Like all couples my wife and I had a bit of a disagreement last night, actually it was full blown row. I won’t bore with the minutia of the disagreement suffice as to say that, like most husbands, I lost. After she threw my dinner in the bin it got me thinking about dictators and the fact that there aren’t any good ones around today, you know, totally evil like a Stalin, Adolf, Poll Pot, Saddam, Casro, Pinochet or a Margaret Thatcher, or … my missus!
Dictators get a bad rap these days. People think that being one is all about crushing your enemies, oppressing the masses and carrying out ethnically targeted genocide campaigns,. OK it is, but then again not really. There’s more to being a dictator than just gassing your own citizens, having your image hanging in every toilet and basically bankrupting the state.

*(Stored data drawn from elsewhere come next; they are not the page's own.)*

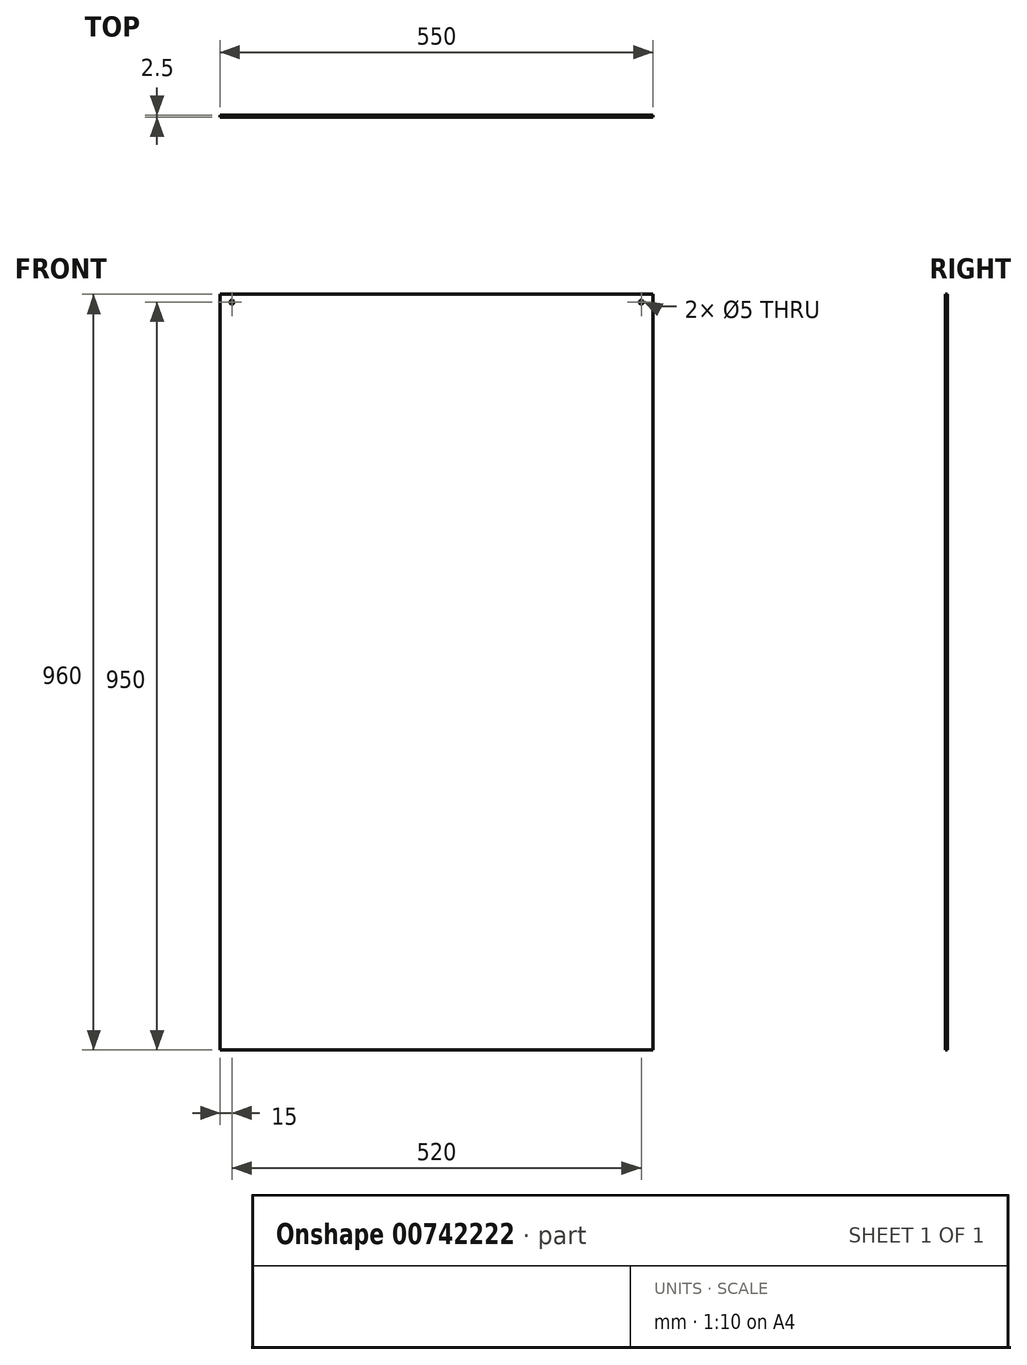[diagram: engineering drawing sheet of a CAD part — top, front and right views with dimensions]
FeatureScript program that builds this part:
annotation { "Feature Type Name" : "Feature", "Feature Type Description" : "" }
export const myFeature = defineFeature(function(context is Context, id is Id, definition is map)
    precondition{}
    {
        {
            var Q0;
            Q0=qCreatedBy(makeId("Front.planeOp"),FACE);
            var sketch = newSketch(context, id + "F0", { "sketchPlane" : qUnion([Q0])});
            skLineSegment(sketch, "E0.bottom", {"start": v(-275, 480) * mm, "end": v(275, 480) * mm});
            skLineSegment(sketch, "E0.top", {"start": v(-275, -480) * mm, "end": v(275, -480) * mm});
            skLineSegment(sketch, "E0.left", {"start": v(-275, 480) * mm, "end": v(-275, -480) * mm});
            skLineSegment(sketch, "E0.right", {"start": v(275, 480) * mm, "end": v(275, -480) * mm});
            skSolve(sketch);
        }
        {
            var Q0;
            Q0 = qSketchRegion(id + "F0", true);
            extrude(context, id + "F1", {"entities" : qUnion([Q0]), "depth" : 2.5 * mm, "offsetDistance" : 25 * mm});
        }
        {
            var Q0;
            Q0=makeQuery(id+"F1.opExtrude","CAP_FACE",FACE,{"disambiguationData":[OSD([sQuery(id+"F0.wireOp",EDGE,"E0.bottom"),sQuery(id+"F0.wireOp",EDGE,"E0.top"),sQuery(id+"F0.wireOp",EDGE,"E0.left"),sQuery(id+"F0.wireOp",EDGE,"E0.right")])],"isStart":false});
            var sketch = newSketch(context, id + "F2", { "sketchPlane" : qUnion([Q0])});
            skCircle(sketch, "E1", {"center": v(-177.89, 116.93) * mm, "radius": 5 * mm});
            skCircle(sketch, "E2", {"center": v(35, 116.93) * mm, "radius": 5 * mm});
            skCircle(sketch, "E3", {"center": v(-165, -83.07) * mm, "radius": 5 * mm});
            skCircle(sketch, "E4", {"center": v(35, -83.07) * mm, "radius": 5 * mm});
            skSolve(sketch);
        }
        {
            var Q0;
            Q0=makeQuery(id+"F2.imprint","IMPRINT",FACE,{"disambiguationData":[TD([[makeQuery(id+"F2.imprint","IMPRINT",EDGE,{"derivedFrom":sQuery(id+"F2.wireOp",EDGE,"E1")}),-1.0]])]});
            var sketch = newSketch(context, id + "F3", { "sketchPlane" : qUnion([Q0])});
            skCircle(sketch, "E5", {"center": v(-260, 470) * mm, "radius": 2.5 * mm});
            skCircle(sketch, "E6", {"center": v(260, 470) * mm, "radius": 2.5 * mm});
            skSolve(sketch);
        }
        {
            var Q0;
            Q0 = qSketchRegion(id + "F3", true);
            extrude(context, id + "F4", {"entities" : qUnion([Q0]), "operationType" : NewBodyOperationType.REMOVE, "endBound" : BoundingType.THROUGH_ALL, "oppositeDirection" : true, "depth" : 25 * mm, "offsetDistance" : 25 * mm});
        }
    });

It’s no secret that dictators like to portray themselves as almost superhuman. We’ve all heard about Kim Jong-Il’s unmatched golf game and Chairman Mao’s dolphin-like swimming abilities. Back in 2000, Zimbabwe’s partly state-owned Zimbabwe Banking Corporation announced that Robert Mugabe had unexpectedly won the lottery. In a press release distributed far and wide, the local propaganda department extolled the aging dictator’s brilliance at being randomly selected to win money. The record-breaking amount this wise ruler had managed to snag? $2,600. Now that’s what I call dictatorship.

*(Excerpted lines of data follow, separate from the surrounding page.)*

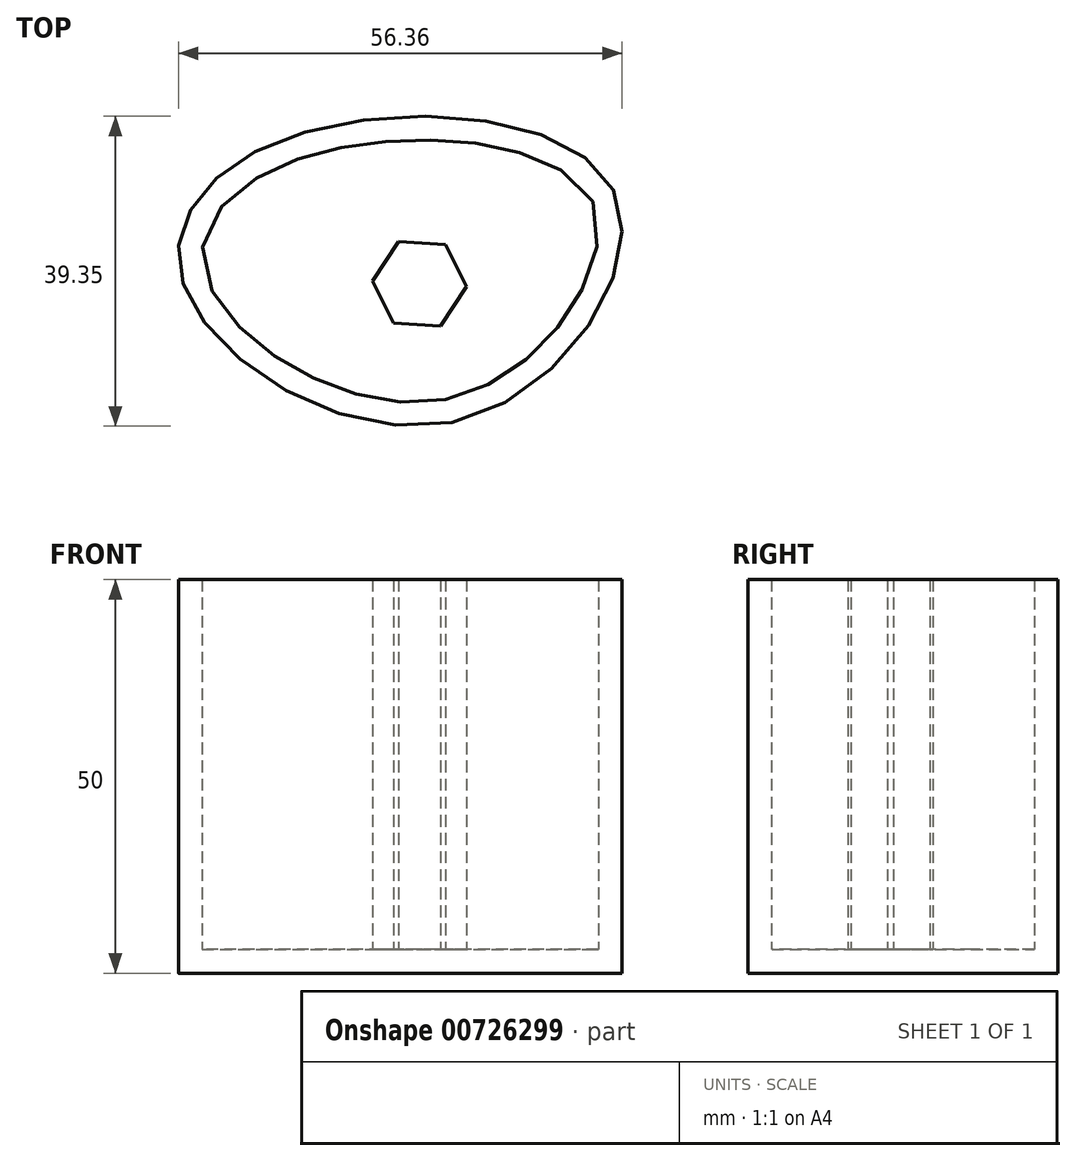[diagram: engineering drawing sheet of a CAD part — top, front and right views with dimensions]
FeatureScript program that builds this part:
annotation { "Feature Type Name" : "Feature", "Feature Type Description" : "" }
export const myFeature = defineFeature(function(context is Context, id is Id, definition is map)
    precondition{}
    {
        {
            var Q0;
            Q0=qCreatedBy(makeId("Top.planeOp"),FACE);
            var sketch = newSketch(context, id + "F0", { "sketchPlane" : qUnion([Q0])});
            skFitSpline(sketch, "E0", {"points": [v(-30, 0) * mm, v(-16.53, 18.63) * mm, v(24.74, 11.68) * mm, v(5.16, -17.37) * mm, v(-30, 0) * mm]});
            skSolve(sketch);
        }
        {
            var Q0;
            Q0 = qSketchRegion(id + "F0", true);
            extrude(context, id + "F1", {"entities" : qUnion([Q0]), "depth" : 50 * mm, "offsetDistance" : 25 * mm});
        }
        {
            var Q0;
            Q0=makeQuery(id+"F1.opExtrude","CAP_FACE",FACE,{"disambiguationData":[OSD([sQuery(id+"F0.wireOp",EDGE,"E0")])],"isStart":false});
            shell(context, id + "F2", {"entities" : qUnion([Q0]), "thickness" : 3 * mm});
        }
        {
            var Q0;
            Q0=makeQuery(id+"F1.opExtrude","CAP_FACE",FACE,{"disambiguationData":[OSD([sQuery(id+"F0.wireOp",EDGE,"E0")])],"isStart":false});
            var sketch = newSketch(context, id + "F3", { "sketchPlane" : qUnion([Q0])});
            skCircle(sketch, "E1.cCircle", {"center": v(0, 0) * mm, "radius": 5.2 * mm, "construction": true});
            skLineSegment(sketch, "E1.0", {"start": v(5.99, -0.37) * mm, "end": v(2.67, -5.37) * mm});
            skLineSegment(sketch, "E1.1", {"start": v(2.67, -5.37) * mm, "end": v(-3.32, -5) * mm});
            skLineSegment(sketch, "E1.2", {"start": v(-3.32, -5) * mm, "end": v(-5.99, 0.37) * mm});
            skLineSegment(sketch, "E1.3", {"start": v(-5.99, 0.37) * mm, "end": v(-2.67, 5.37) * mm});
            skLineSegment(sketch, "E1.4", {"start": v(-2.67, 5.37) * mm, "end": v(3.32, 5) * mm});
            skLineSegment(sketch, "E1.5", {"start": v(3.32, 5) * mm, "end": v(5.99, -0.37) * mm});
            skPoint(sketch, "E1.0.midPoint", {"position": v(4.33, -2.87) * mm});
            skSolve(sketch);
        }
        {
            var Q0;
            Q0=qCreatedBy(makeId("Front.planeOp"),FACE);
            var sketch = newSketch(context, id + "F4", { "sketchPlane" : qUnion([Q0])});
            skLineSegment(sketch, "E2", {"start": v(0, 50) * mm, "end": v(0, 3) * mm});
            skSolve(sketch);
        }
        {
            var Q0;
            Q0 = qSketchRegion(id + "F3", true);
            var Q1;
            Q1 = qConstructionFilter(qBodyType(qCreatedBy(id + "F4" ,EDGE), BodyType.WIRE), ConstructionObject.NO);
            sweep(context, id + "F5", {"profiles" : qUnion([Q0]), "path" : qUnion([Q1])});
        }
    });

Today’s supreme lunatic in chief is a toss-up between Donald Trump and Kim Jong-Un. The fact that Trump was actually elected leads to inevitable questions about the US education system and the dubious wisdom of allowing Americans to vote! Trump has created his own personality cult, has an ego larger than Mount Rushmore and has fired his enemies. Even Putin thinks he’s a bit much!!!!
But right now there are two Kims that daily fill our news. There’s Korean madman, Kim Jong-Un, and then there’s American mad woman Kim Kardashian, the reality star who’s married to tone deaf karaoke singer Candy West. It can be kind of tough to keep track of who’s who. Kim Kardashian’s life is a total roller coaster; Kim Jong-Un isn’t tall enough to ride on one. Kim Kardashian’s favourite movie is called Failure to Launch; Kim Jong-Un’s nuclear program is called Failure to Launch …. though he is thinking of renaming it ‘Failure to Reach!’

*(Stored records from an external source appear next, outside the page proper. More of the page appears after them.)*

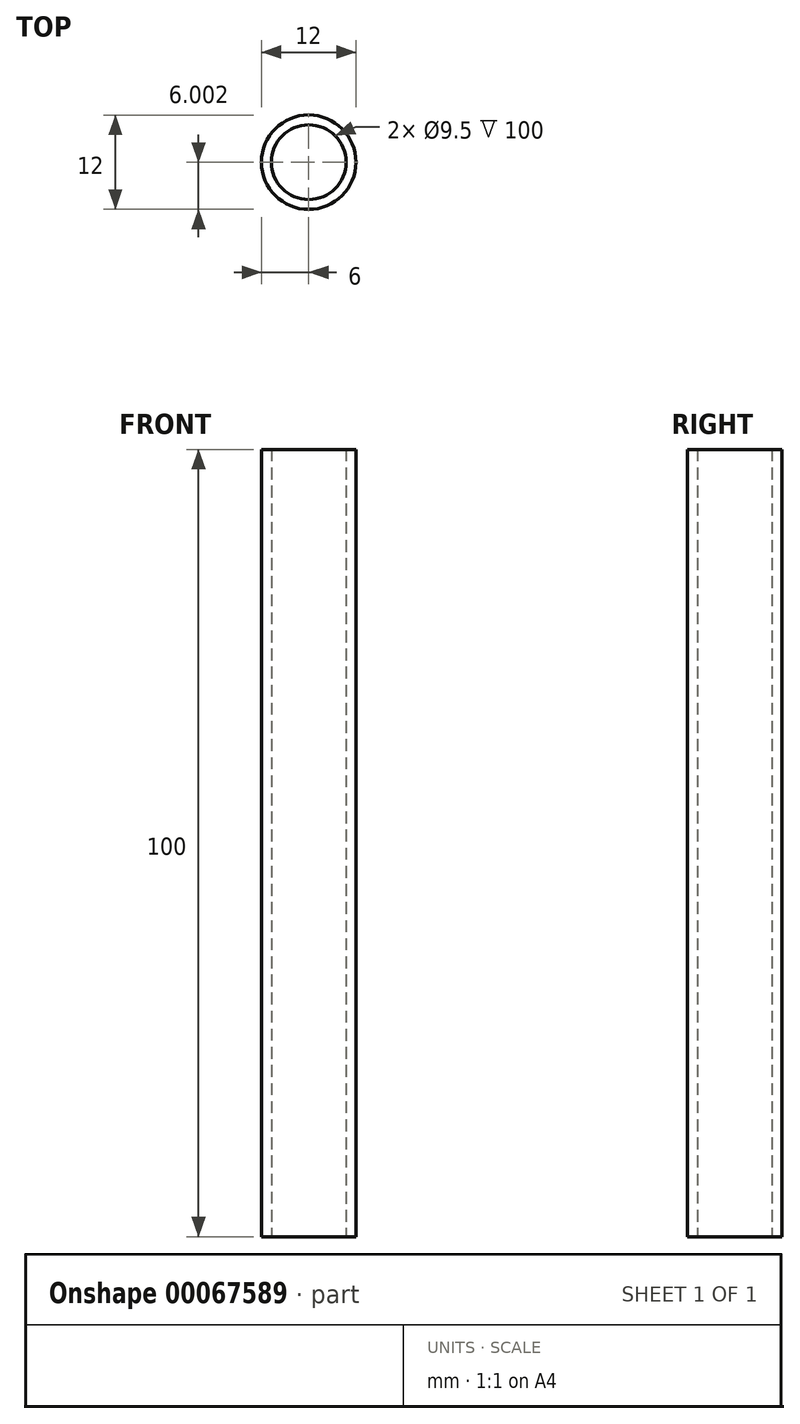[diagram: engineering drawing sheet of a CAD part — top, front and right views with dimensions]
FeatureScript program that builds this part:
annotation { "Feature Type Name" : "Feature", "Feature Type Description" : "" }
export const myFeature = defineFeature(function(context is Context, id is Id, definition is map)
    precondition{}
    {
        {
            var Q0;
            Q0=qCreatedBy(makeId("Top.planeOp"),FACE);
            var sketch = newSketch(context, id + "F0", { "sketchPlane" : qUnion([Q0])});
            skCircle(sketch, "E0", {"center": v(0, -7.98) * mm, "radius": 6 * mm});
            skCircle(sketch, "E1", {"center": v(0, -7.98) * mm, "radius": 4.75 * mm});
            skSolve(sketch);
        }
        {
            var Q0;
            Q0 = qSketchRegion(id + "F0", true);
            extrude(context, id + "F1", {"entities" : qUnion([Q0]), "depth" : 100 * mm});
        }
    });
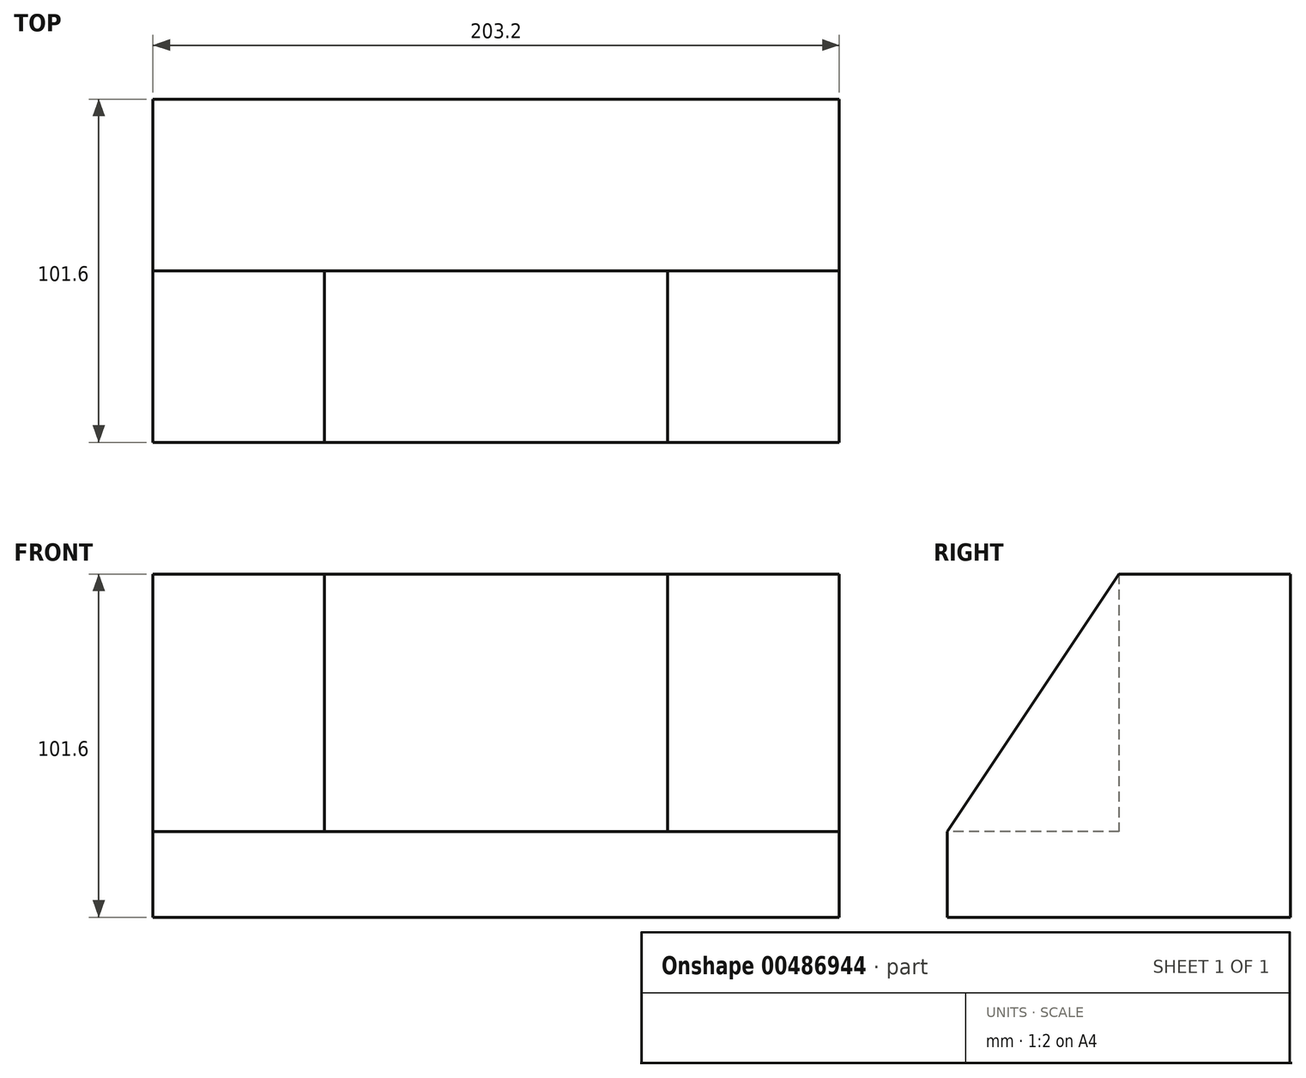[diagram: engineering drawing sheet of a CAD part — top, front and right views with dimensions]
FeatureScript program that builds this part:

But here’s the thing. I‘ve had a bit of a volte-face and can proudly announce that I am no longer anti-dictator. Yes it’s true. After all, it’s pretty well known that the CIA and MI6 have been installing friendly dictators around the world for donkey’s years and it hasn’t done anybody any harm has it? So just imagine if our western nations actually turned away from the bankruptcy of democracy and instead turned towards the virtues of dictatorships? They could let 1% of the people be in possession of the entire nation’s wealth. They could help their rich friends get richer by cutting their taxes. They could bail them out whenever they gambled and lost, evade prison for white collar corruption and evade paying taxes by hiding their wealth in designated tax havens. They could ignore the needs of the poor for health care, decent housing, real jobs and education. The media could appear free, but would secretly be controlled by rich families and their off- spring. They could listen in on private telephone calls, torture foreign prisoners and conduct rigged elections. They could lie about why they go to war, and could use the media to scare the people into supporting policies that are against their interests.
Yes indeed, the benefits of dictatorship are endless. In actual fact, I cannot believe that none of our democratically inclined politicians or faceless bureaucrats have never thought of this before, can you??